Convert the listing below into a JSON list of strings with one string per line, skipping blank lines and omitting the picture lines.
╔══
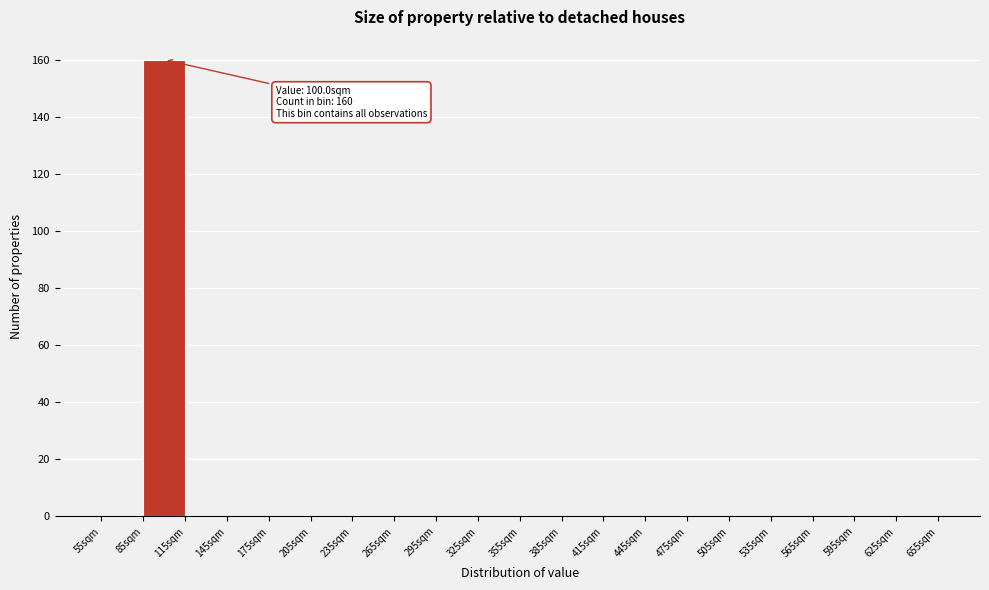

Over which range of the x-axis is the bar tallest?

85 to 115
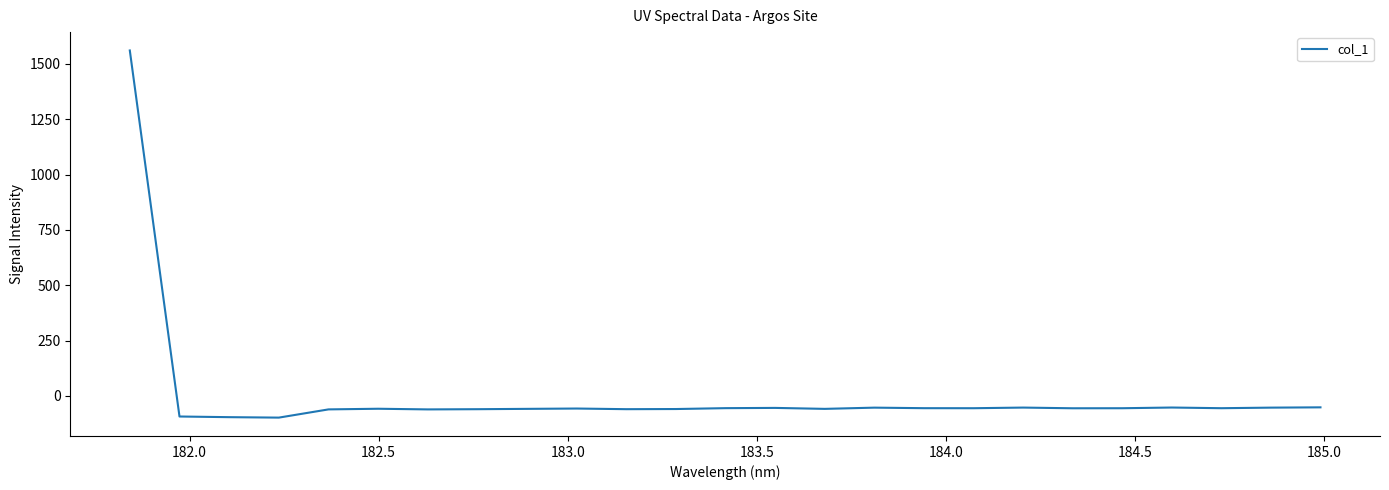

What is the minimum value shown in the chart?

-97.9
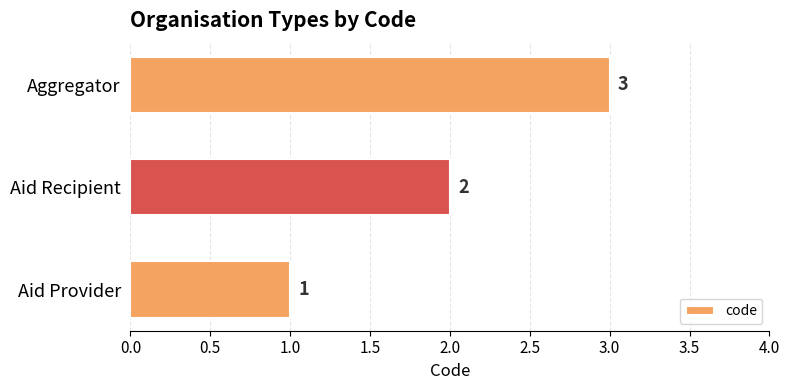

True or false: the data shows 5 at Aggregator.

False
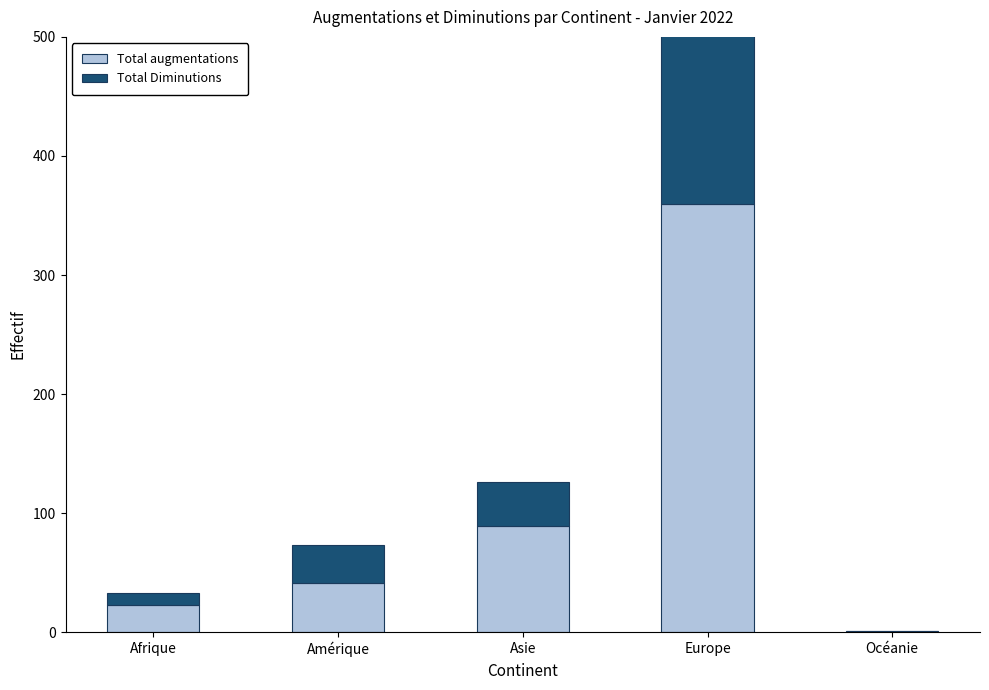

What is the sum of all Total Diminutions values?

448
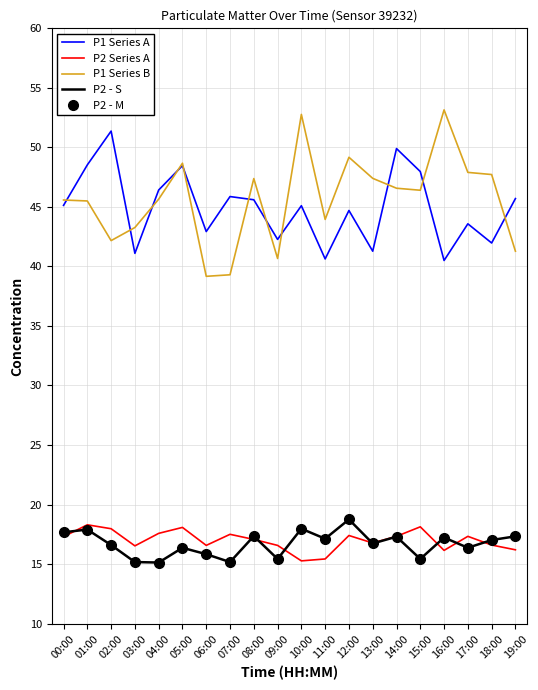

List the labels in order of P2 Series A value, largest first.

01:00, 15:00, 05:00, 02:00, 04:00, 07:00, 12:00, 14:00, 17:00, 00:00, 08:00, 13:00, 18:00, 06:00, 09:00, 03:00, 19:00, 16:00, 11:00, 10:00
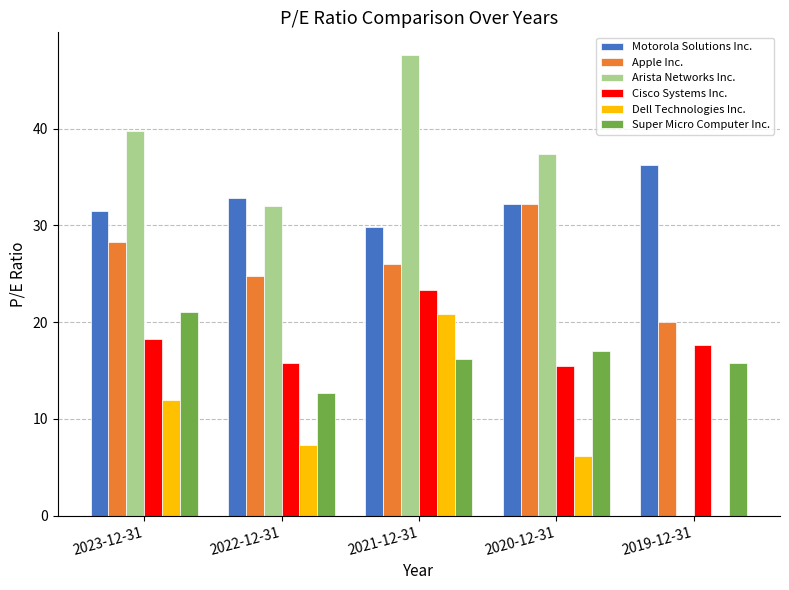

What are all the series names shown in the legend?

Motorola Solutions Inc., Apple Inc., Arista Networks Inc., Cisco Systems Inc., Dell Technologies Inc., Super Micro Computer Inc.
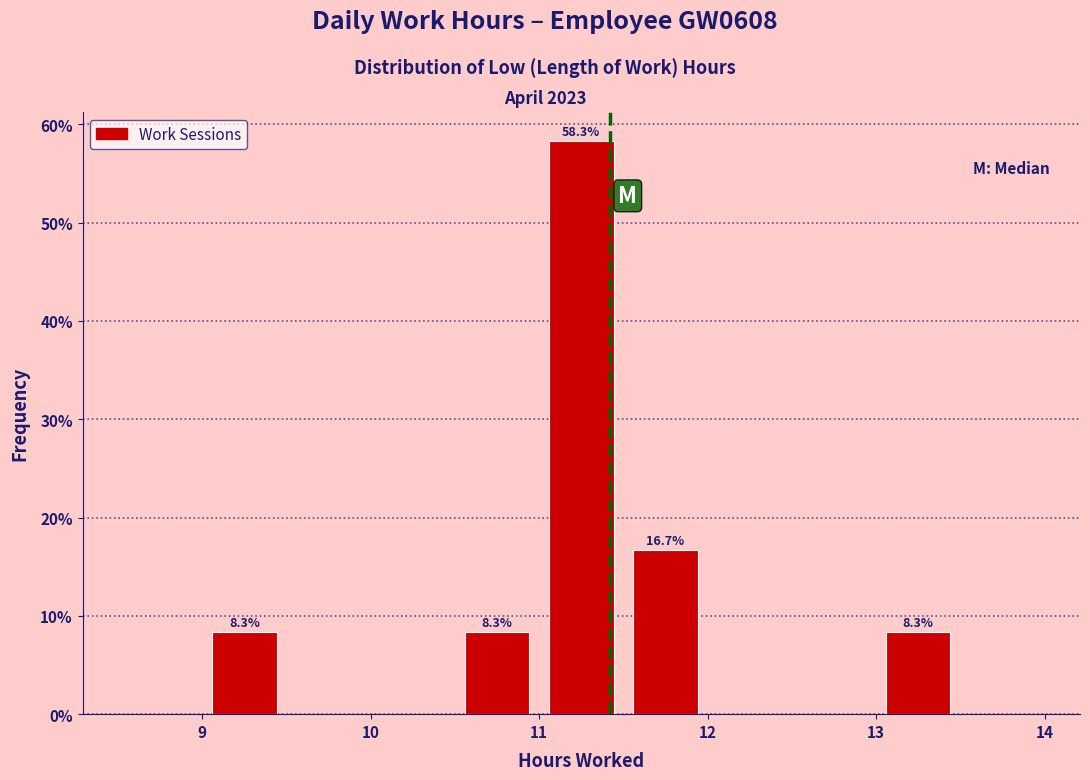

Which range on the x-axis has the tallest bar?

11.0 to 11.5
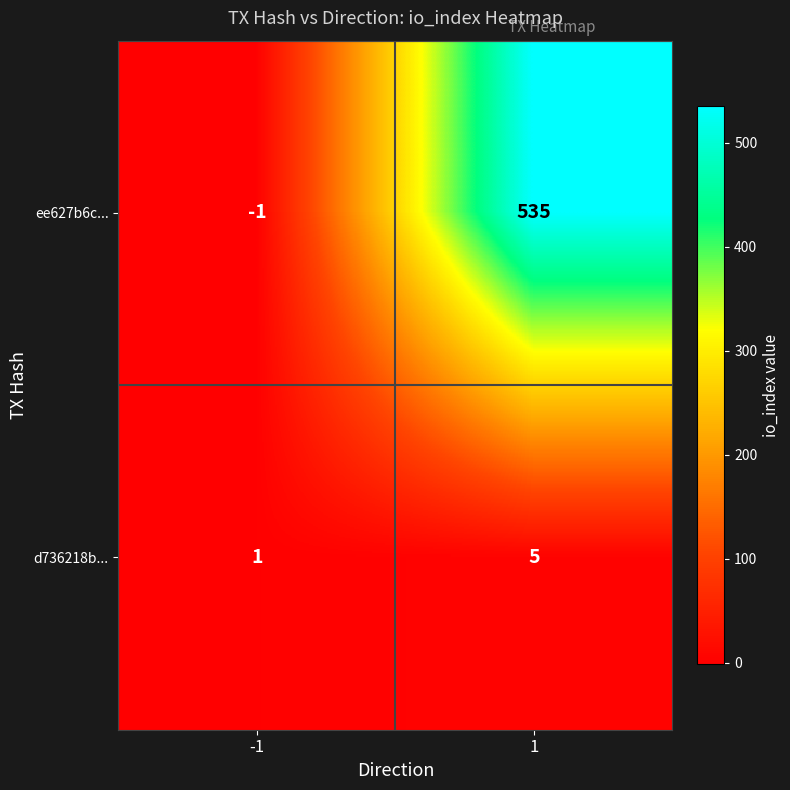

Reading left to right, what are all the values shown in this chart?

ee627b6c...: -1=-1	1=535
d736218b...: -1=1	1=5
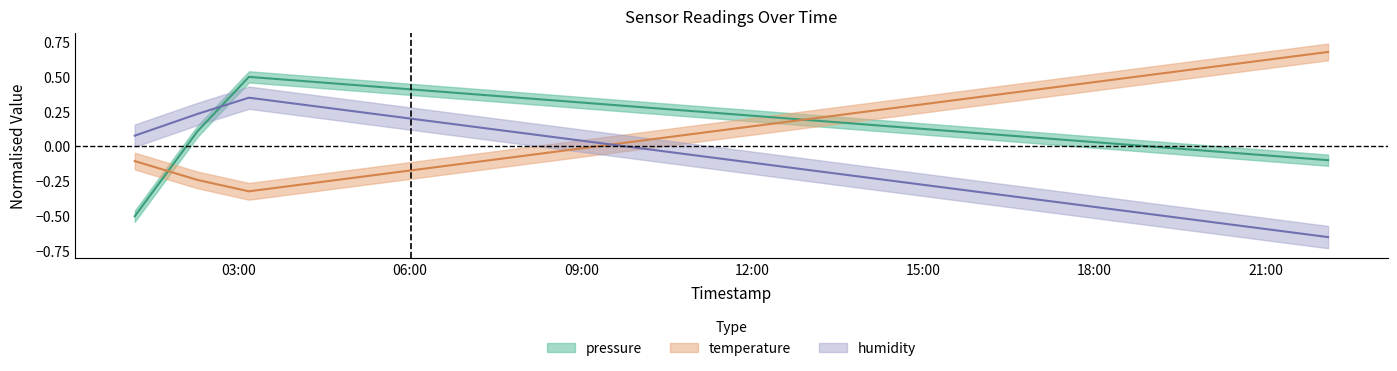

True or false: pressure and humidity cross at least once.

True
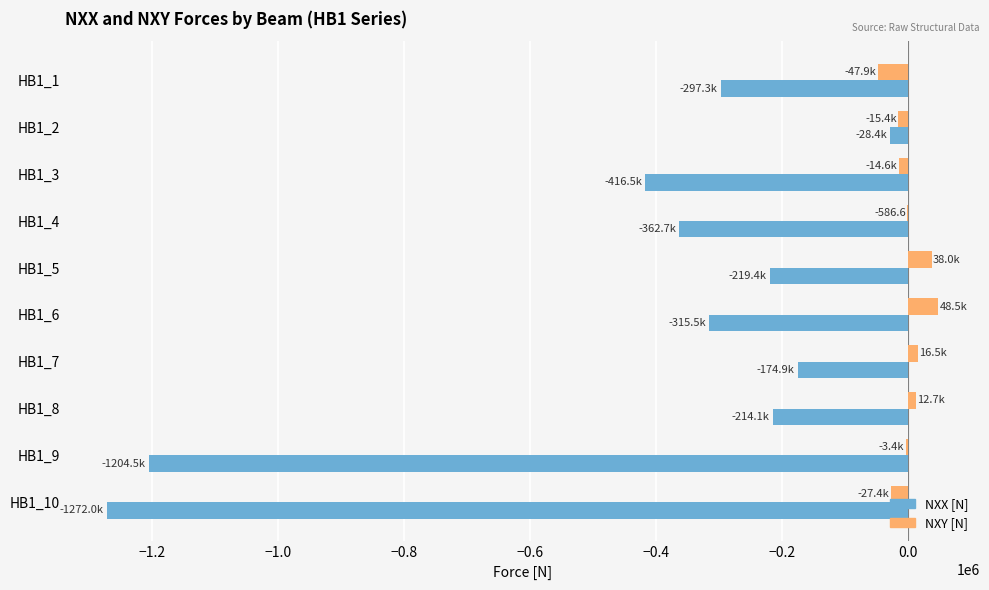

How many data points in NXY [N] are above -586?

4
╚══
● Written response:
[
  "Over which range of the x-axis is the bar tallest?",
  "85 to 115",
  "What is the minimum value shown in the chart?",
  "-97.9",
  "True or false: the data shows 5 at Aggregator.",
  "False",
  "What is the sum of all Total Diminutions values?",
  "448",
  "List the labels in order of P2 Series A value, largest first.",
  "01:00, 15:00, 05:00, 02:00, 04:00, 07:00, 12:00, 14:00, 17:00, 00:00, 08:00, 13:00, 18:00, 06:00, 09:00, 03:00, 19:00, 16:00, 11:00, 10:00",
  "What are all the series names shown in the legend?",
  "Motorola Solutions Inc., Apple Inc., Arista Networks Inc., Cisco Systems Inc., Dell Technologies Inc., Super Micro Computer Inc.",
  "Which range on the x-axis has the tallest bar?",
  "11.0 to 11.5",
  "Reading left to right, what are all the values shown in this chart?",
  "ee627b6c...: -1=-1\t1=535",
  "d736218b...: -1=1\t1=5",
  "True or false: pressure and humidity cross at least once.",
  "True",
  "How many data points in NXY [N] are above -586?",
  "4"
]